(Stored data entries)
=== Section Start ===

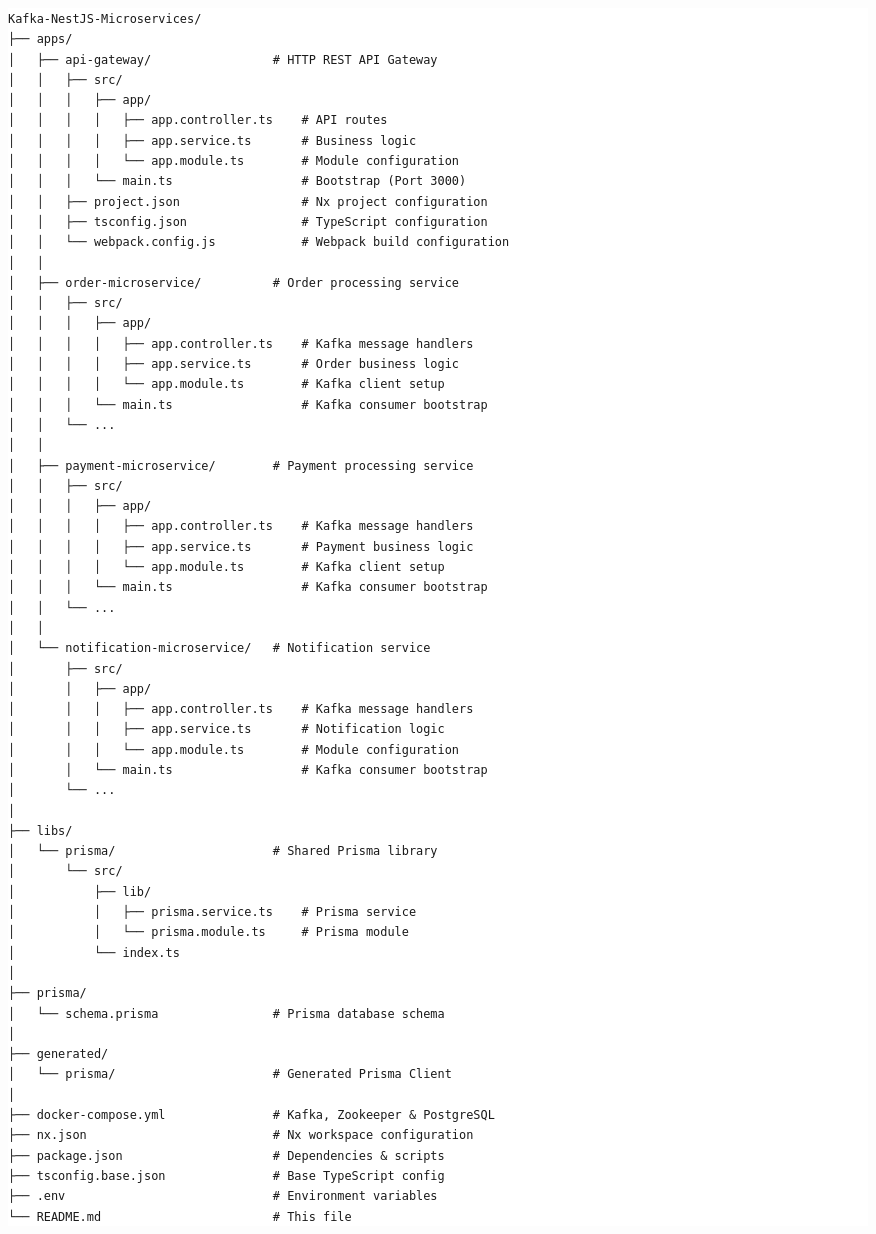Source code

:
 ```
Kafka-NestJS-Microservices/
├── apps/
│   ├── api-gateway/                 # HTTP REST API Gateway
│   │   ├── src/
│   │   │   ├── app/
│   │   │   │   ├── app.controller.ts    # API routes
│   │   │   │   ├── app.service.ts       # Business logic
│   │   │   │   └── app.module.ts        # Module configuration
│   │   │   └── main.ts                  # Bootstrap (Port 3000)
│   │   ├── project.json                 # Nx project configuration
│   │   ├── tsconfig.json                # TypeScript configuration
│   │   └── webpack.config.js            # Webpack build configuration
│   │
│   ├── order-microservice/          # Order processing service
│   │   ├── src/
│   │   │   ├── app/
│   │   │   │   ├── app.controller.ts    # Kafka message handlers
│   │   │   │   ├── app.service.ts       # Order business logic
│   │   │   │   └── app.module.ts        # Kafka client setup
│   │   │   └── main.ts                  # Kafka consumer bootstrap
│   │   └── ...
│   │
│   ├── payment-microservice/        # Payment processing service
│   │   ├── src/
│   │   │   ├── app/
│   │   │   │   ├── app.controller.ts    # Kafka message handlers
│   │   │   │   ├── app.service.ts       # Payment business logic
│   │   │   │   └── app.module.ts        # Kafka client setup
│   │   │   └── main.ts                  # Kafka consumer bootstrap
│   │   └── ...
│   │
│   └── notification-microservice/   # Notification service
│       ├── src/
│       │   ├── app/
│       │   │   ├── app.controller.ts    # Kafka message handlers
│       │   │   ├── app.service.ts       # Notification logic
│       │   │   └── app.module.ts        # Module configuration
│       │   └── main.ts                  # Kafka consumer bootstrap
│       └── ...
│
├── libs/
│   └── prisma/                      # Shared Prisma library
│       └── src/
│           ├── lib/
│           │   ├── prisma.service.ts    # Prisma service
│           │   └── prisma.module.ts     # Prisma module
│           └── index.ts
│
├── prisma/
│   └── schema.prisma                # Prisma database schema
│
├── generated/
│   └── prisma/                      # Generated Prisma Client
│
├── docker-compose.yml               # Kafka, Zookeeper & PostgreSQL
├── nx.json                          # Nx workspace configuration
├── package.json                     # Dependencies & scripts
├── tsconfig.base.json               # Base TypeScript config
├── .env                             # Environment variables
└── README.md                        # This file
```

=== Section End ===

= Problem to work on =
Each line in the records above with "Kafka" must be returned.

= Answer to this task =
Kafka-NestJS-Microservices/
│   │   │   │   ├── app.controller.ts    # Kafka message handlers
│   │   │   │   └── app.module.ts        # Kafka client setup
│   │   │   └── main.ts                  # Kafka consumer bootstrap
│   │   │   │   ├── app.controller.ts    # Kafka message handlers
│   │   │   │   └── app.module.ts        # Kafka client setup
│   │   │   └── main.ts                  # Kafka consumer bootstrap
│       │   │   ├── app.controller.ts    # Kafka message handlers
│       │   └── main.ts                  # Kafka consumer bootstrap
├── docker-compose.yml               # Kafka, Zookeeper & PostgreSQL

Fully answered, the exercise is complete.